Prince Dimitrie C. Sturdza-Scheianu (May 19, 1839-February 6, 1920) was a Romanian historian and member of the House of Sturdza.

Born in Iași into the aristocratic Sturdza family, his parents hired private foreign tutors for his education. Sturdza thus learned French, German, Latin, Ancient Greek and Old Church Slavonic, then the liturgical language of Romanian Orthodoxy. It is presumed that he later studied agriculture and law, but it is not known where. A member of the Conservative Party, he sat in the Chamber of Deputies. There, he frequently spoke about the plight of the peasants obliged to perform the corvée, arguing for their emancipation.

A book collector, Sturdza spent many years buying up old texts in Romanian Cyrillic. His large, valuable collection saved numerous works for posterity.

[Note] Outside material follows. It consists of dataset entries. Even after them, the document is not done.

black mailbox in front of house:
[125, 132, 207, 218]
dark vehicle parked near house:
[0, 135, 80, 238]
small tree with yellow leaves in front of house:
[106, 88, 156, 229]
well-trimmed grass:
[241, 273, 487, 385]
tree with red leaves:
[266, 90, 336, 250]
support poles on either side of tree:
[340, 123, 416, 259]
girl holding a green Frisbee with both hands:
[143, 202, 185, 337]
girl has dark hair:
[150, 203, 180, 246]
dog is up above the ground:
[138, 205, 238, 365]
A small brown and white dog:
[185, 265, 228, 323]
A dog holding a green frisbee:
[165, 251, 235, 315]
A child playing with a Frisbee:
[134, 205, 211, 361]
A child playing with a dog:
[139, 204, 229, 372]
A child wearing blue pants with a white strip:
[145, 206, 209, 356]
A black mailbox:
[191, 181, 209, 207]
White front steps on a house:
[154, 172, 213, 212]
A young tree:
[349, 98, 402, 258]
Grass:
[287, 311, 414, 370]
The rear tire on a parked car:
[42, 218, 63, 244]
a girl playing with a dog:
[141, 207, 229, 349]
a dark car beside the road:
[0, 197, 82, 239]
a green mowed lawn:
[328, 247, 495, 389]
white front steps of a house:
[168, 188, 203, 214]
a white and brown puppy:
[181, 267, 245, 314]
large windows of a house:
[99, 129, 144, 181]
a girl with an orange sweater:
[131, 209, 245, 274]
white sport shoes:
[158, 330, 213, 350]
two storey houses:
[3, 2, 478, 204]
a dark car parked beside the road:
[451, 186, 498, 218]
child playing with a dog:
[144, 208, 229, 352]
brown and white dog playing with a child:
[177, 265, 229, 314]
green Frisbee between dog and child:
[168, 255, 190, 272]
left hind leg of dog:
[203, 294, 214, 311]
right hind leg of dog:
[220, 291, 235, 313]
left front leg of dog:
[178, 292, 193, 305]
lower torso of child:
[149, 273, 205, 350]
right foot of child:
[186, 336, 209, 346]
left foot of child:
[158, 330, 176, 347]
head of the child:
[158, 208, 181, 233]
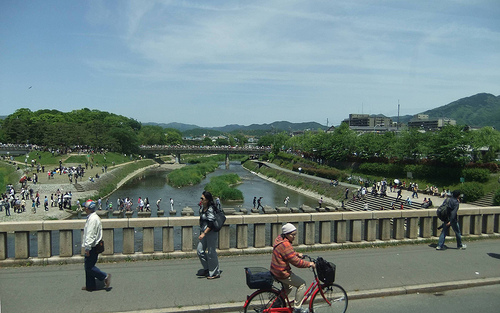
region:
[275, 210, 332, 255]
the hat is white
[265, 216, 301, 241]
the hat is white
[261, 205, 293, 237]
the hat is white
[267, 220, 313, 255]
the hat is white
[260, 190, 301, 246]
the hat is white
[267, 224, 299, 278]
the hat is white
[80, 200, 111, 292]
This is a man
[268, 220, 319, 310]
This is a boy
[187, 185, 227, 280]
This is a woman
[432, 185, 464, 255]
This is a woman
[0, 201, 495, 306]
This is a water bridge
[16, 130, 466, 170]
This is a water bridge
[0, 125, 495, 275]
These are people walking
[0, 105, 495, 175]
These are big trees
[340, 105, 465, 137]
These are buildings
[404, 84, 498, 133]
This is a hill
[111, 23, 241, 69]
clouds in the sky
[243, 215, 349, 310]
a person a bicycle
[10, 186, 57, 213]
a crowd of people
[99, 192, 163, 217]
people crossing the water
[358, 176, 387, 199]
a crowd of people on steps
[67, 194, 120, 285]
a person wearing white and black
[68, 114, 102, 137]
the leaves of trees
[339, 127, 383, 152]
the leaves of trees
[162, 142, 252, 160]
a bridge over water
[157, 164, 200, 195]
trees in the water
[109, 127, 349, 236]
a long water way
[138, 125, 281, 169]
a high cement bridge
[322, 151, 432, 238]
a set of cement stairs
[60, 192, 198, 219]
stepping stones in the river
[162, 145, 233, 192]
a grass covered island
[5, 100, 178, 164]
a bunch of tres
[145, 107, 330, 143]
a distant mountain range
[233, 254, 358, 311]
a bright red bike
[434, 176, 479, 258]
a man with a backpack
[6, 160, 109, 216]
a group of pedestrians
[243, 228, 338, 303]
person riding a bicycle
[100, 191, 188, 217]
people walking on cement step in water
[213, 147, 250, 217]
land in the middle of water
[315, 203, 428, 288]
bridge over the water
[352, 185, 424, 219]
steps from water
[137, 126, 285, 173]
bridge over the water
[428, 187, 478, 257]
man carrying backpack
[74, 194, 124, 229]
man is wearing a ball cap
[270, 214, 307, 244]
person wearing a hat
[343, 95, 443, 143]
buildings above the bridge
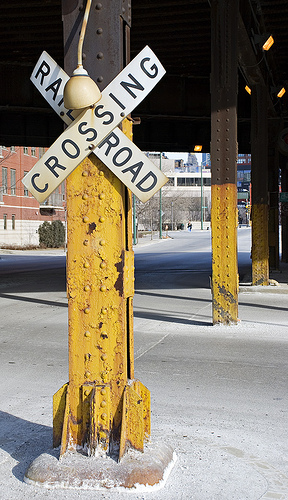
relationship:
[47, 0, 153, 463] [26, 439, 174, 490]
pole has base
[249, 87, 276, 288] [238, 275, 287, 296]
pole has base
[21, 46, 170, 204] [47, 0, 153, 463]
sign on pole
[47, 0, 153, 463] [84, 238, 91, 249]
pole has rivets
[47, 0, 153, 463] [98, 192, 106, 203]
pole has rivets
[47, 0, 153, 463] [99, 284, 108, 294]
pole has rivets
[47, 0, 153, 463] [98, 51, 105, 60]
pole has rivets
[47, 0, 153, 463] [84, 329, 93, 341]
pole has rivets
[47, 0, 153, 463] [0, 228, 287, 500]
pole on street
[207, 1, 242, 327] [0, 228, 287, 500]
pole on street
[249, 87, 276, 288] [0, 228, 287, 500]
pole on street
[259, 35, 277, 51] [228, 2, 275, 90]
lamp on pole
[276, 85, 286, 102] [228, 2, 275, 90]
lamp on pole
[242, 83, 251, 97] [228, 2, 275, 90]
lamp on pole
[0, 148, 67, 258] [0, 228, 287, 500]
building near street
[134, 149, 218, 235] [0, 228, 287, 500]
building near street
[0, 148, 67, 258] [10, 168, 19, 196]
building has window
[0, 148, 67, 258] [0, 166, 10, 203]
building has window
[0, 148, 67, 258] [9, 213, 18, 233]
building has window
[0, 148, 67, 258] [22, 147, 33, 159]
building has window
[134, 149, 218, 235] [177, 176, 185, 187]
building has window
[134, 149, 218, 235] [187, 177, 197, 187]
building has window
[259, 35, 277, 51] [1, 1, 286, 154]
lamp on ceiling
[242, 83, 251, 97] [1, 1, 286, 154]
lamp on ceiling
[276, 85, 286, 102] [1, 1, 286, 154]
lamp on ceiling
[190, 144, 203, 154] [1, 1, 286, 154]
lamp on ceiling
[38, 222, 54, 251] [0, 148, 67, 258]
bush near building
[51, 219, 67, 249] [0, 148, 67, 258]
bush near building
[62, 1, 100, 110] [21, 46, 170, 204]
light in front of sign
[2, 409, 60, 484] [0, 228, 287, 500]
shadow on street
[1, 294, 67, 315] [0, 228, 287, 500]
shadow on street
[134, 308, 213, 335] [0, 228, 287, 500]
shadow on street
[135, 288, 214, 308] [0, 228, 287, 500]
shadow on street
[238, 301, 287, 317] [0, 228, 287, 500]
shadow on street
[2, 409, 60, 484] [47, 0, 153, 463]
shadow from pole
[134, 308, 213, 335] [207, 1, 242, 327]
shadow from pole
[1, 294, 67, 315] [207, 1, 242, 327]
shadow from pole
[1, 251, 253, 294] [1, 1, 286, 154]
shadow from bridge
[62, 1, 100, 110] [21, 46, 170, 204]
light over sign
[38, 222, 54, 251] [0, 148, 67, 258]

He donated his entire library to the Romanian Academy, which elected him an honorary member in 1907. Sturdza also studied archival documents. Together with Dimitrie Sturdza and Ghenadie Petrescu, he edited an eleven-volume set of old Romanian texts, published between 1888 and 1909. Moreover, in 1891 he helped publish documents collected abroad by the late Eudoxiu Hurmuzachi. Sturdza's erudition allowed him to classify the collection, some six thousand in all, written in multiple languages.

In late 1891, Sturdza became Justice Minister in the government of Lascăr Catargiu, intending to correct societal injustices, particularly in rural areas. Refusing to bow to pressure to alter his program, he resigned weeks later. He then became head of the Agricultural Bank, serving until 1895 and attempting to alleviate the economic situation of the peasantry. Not finding support for his reformist tendencies within the Conservative Party, he left it in 1897. He died in Bucharest in 1920.